We duly acknowledge potential limitations of this study. We use fixed parameters to simulate the propagation process of innovative green products. Collecting real data and refining and fitting to calculate the true transformation probability function or transformation value are the next research directions. The design method of the dynamic optimal control law is given by using the Pontryagin maximum principle. There are some gaps and limitations in applying the research results to practice. Towards this direction, there are some topics of research that merit additional study.

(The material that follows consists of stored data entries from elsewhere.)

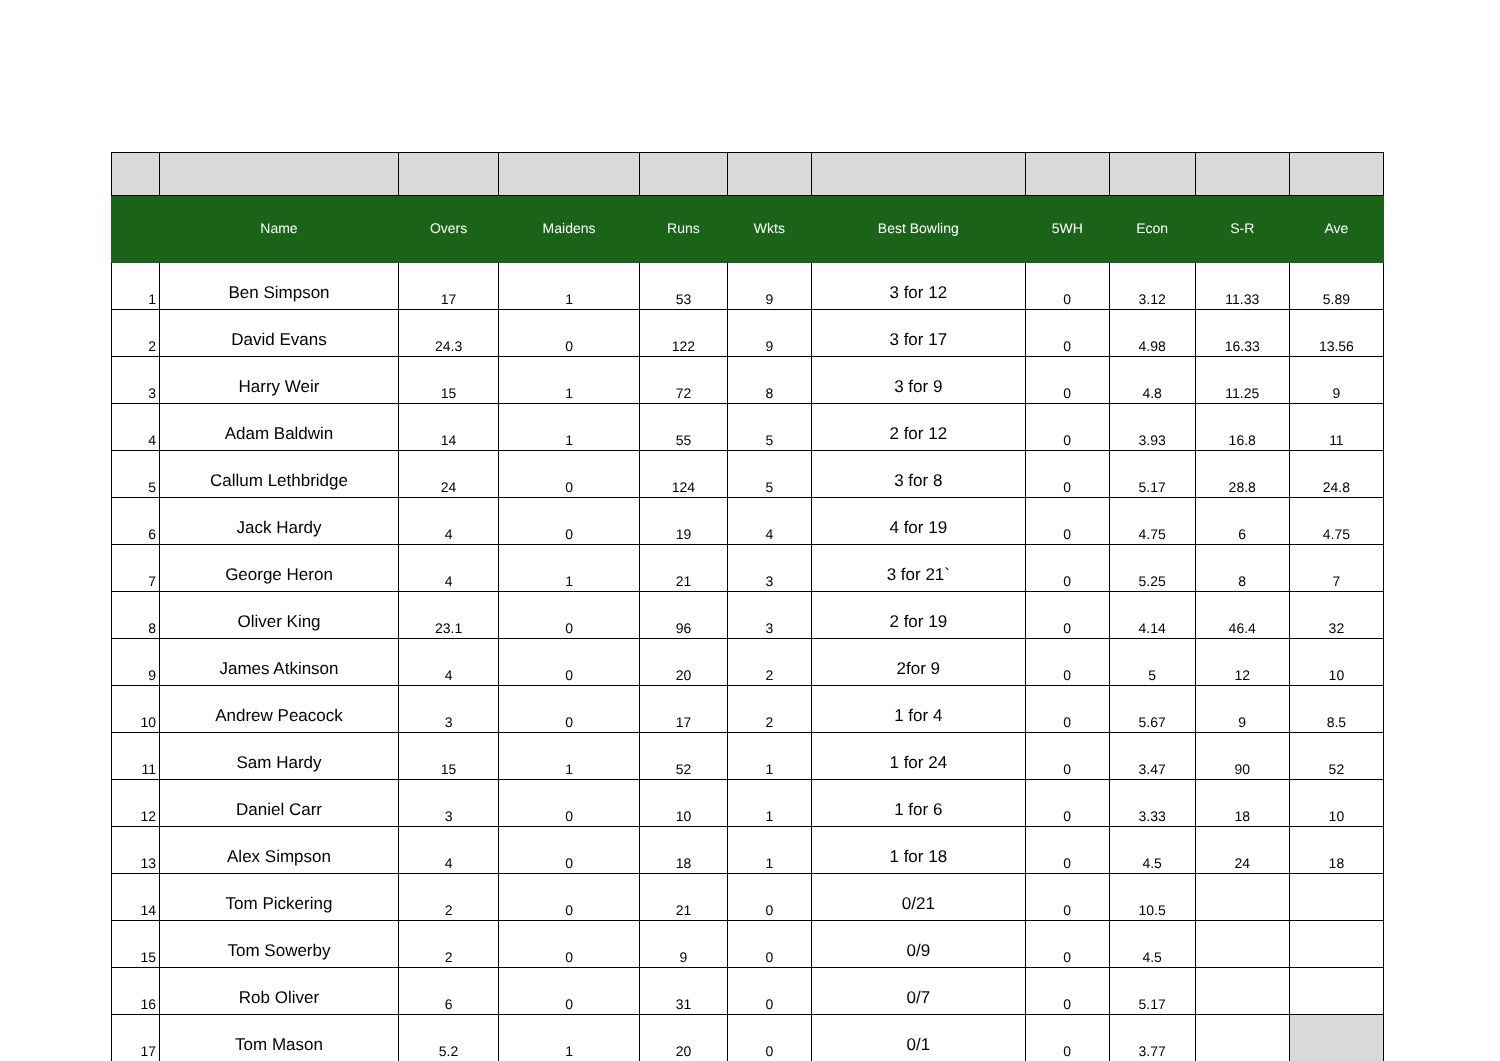| | Name | Overs | Maidens | Runs | Wkts | Best Bowling | 5WH | Econ | S-R | Ave |
| --- | --- | --- | --- | --- | --- | --- | --- | --- | --- | --- |
| 1 | Ben Simpson | 17 | 1 | 53 | 9 | 3 for 12 | 0 | 3.12 | 11.33 | 5.89 |
| 2 | David Evans | 24.3 | 0 | 122 | 9 | 3 for 17 | 0 | 4.98 | 16.33 | 13.56 |
| 3 | Harry Weir | 15 | 1 | 72 | 8 | 3 for 9 | 0 | 4.8 | 11.25 | 9 |
| 4 | Adam Baldwin | 14 | 1 | 55 | 5 | 2 for 12 | 0 | 3.93 | 16.8 | 11 |
| 5 | Callum Lethbridge | 24 | 0 | 124 | 5 | 3 for 8 | 0 | 5.17 | 28.8 | 24.8 |
| 6 | Jack Hardy | 4 | 0 | 19 | 4 | 4 for 19 | 0 | 4.75 | 6 | 4.75 |
| 7 | George Heron | 4 | 1 | 21 | 3 | 3 for 21` | 0 | 5.25 | 8 | 7 |
| 8 | Oliver King | 23.1 | 0 | 96 | 3 | 2 for 19 | 0 | 4.14 | 46.4 | 32 |
| 9 | James Atkinson | 4 | 0 | 20 | 2 | 2for 9 | 0 | 5 | 12 | 10 |
| 10 | Andrew Peacock | 3 | 0 | 17 | 2 | 1 for 4 | 0 | 5.67 | 9 | 8.5 |
| 11 | Sam Hardy | 15 | 1 | 52 | 1 | 1 for 24 | 0 | 3.47 | 90 | 52 |
| 12 | Daniel Carr | 3 | 0 | 10 | 1 | 1 for 6 | 0 | 3.33 | 18 | 10 |
| 13 | Alex Simpson | 4 | 0 | 18 | 1 | 1 for 18 | 0 | 4.5 | 24 | 18 |
| 14 | Tom Pickering | 2 | 0 | 21 | 0 | 0/21 | 0 | 10.5 | | |
| 15 | Tom Sowerby | 2 | 0 | 9 | 0 | 0/9 | 0 | 4.5 | | |
| 16 | Rob Oliver | 6 | 0 | 31 | 0 | 0/7 | 0 | 5.17 | | |
| 17 | Tom Mason | 5.2 | 1 | 20 | 0 | 0/1 | 0 | 3.77 | | |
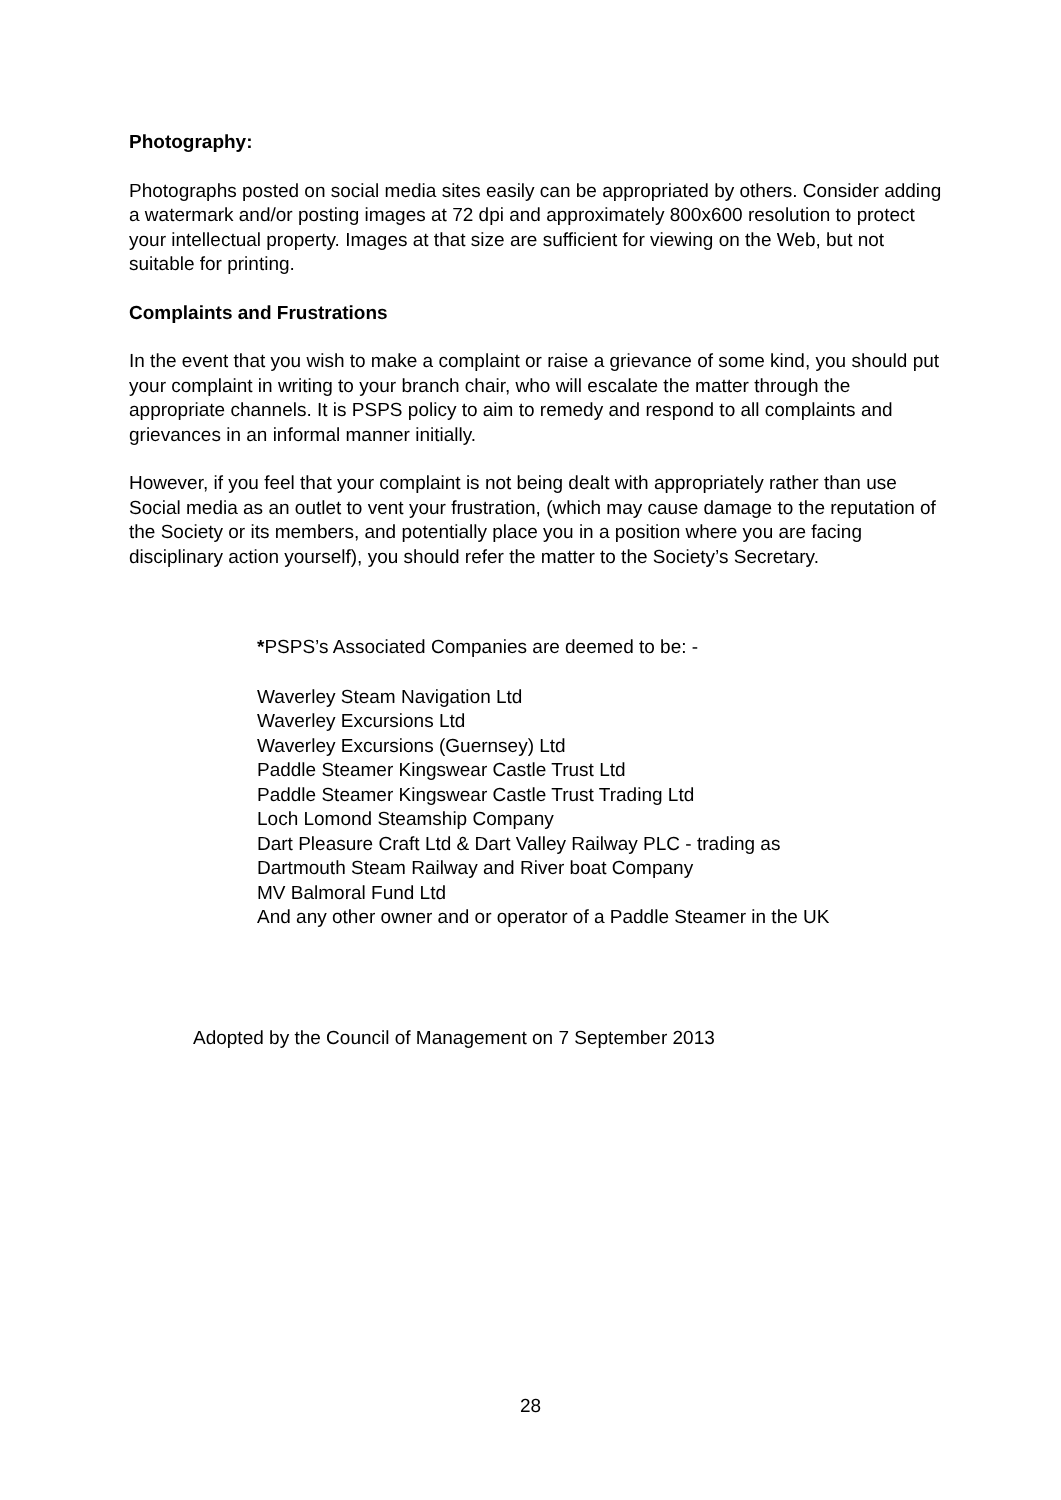Photography:
Photographs posted on social media sites easily can be appropriated by others. Consider adding a watermark and/or posting images at 72 dpi and approximately 800x600 resolution to protect your intellectual property. Images at that size are sufficient for viewing on the Web, but not suitable for printing.
Complaints and Frustrations
In the event that you wish to make a complaint or raise a grievance of some kind, you should put your complaint in writing to your branch chair, who will escalate the matter through the appropriate channels. It is PSPS policy to aim to remedy and respond to all complaints and grievances in an informal manner initially.
However, if you feel that your complaint is not being dealt with appropriately rather than use Social media as an outlet to vent your frustration, (which may cause damage to the reputation of the Society or its members, and potentially place you in a position where you are facing disciplinary action yourself), you should refer the matter to the Society’s Secretary.
*PSPS’s Associated Companies are deemed to be: -
Waverley Steam Navigation Ltd
Waverley Excursions Ltd
Waverley Excursions (Guernsey) Ltd
Paddle Steamer Kingswear Castle Trust Ltd
Paddle Steamer Kingswear Castle Trust Trading Ltd
Loch Lomond Steamship Company
Dart Pleasure Craft Ltd & Dart Valley Railway PLC - trading as
Dartmouth Steam Railway and River boat Company
MV Balmoral Fund Ltd
And any other owner and or operator of a Paddle Steamer in the UK
Adopted by the Council of Management on 7 September 2013
28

First, empirical analysis to increase data credibility should be carried out. Second, some factors such as the impact of time-lapse risks, psychology, and marketing on the model can be incorporated in this study. Furthermore, it is worthwhile to extend this work to situations in which sensitivity analysis must be considered to deal with the impact of uncertain environmental changes on the sensitivity of the decision-making process. We hope that our work stimulates further theoretical refinement and empirical investigation in this important area of research.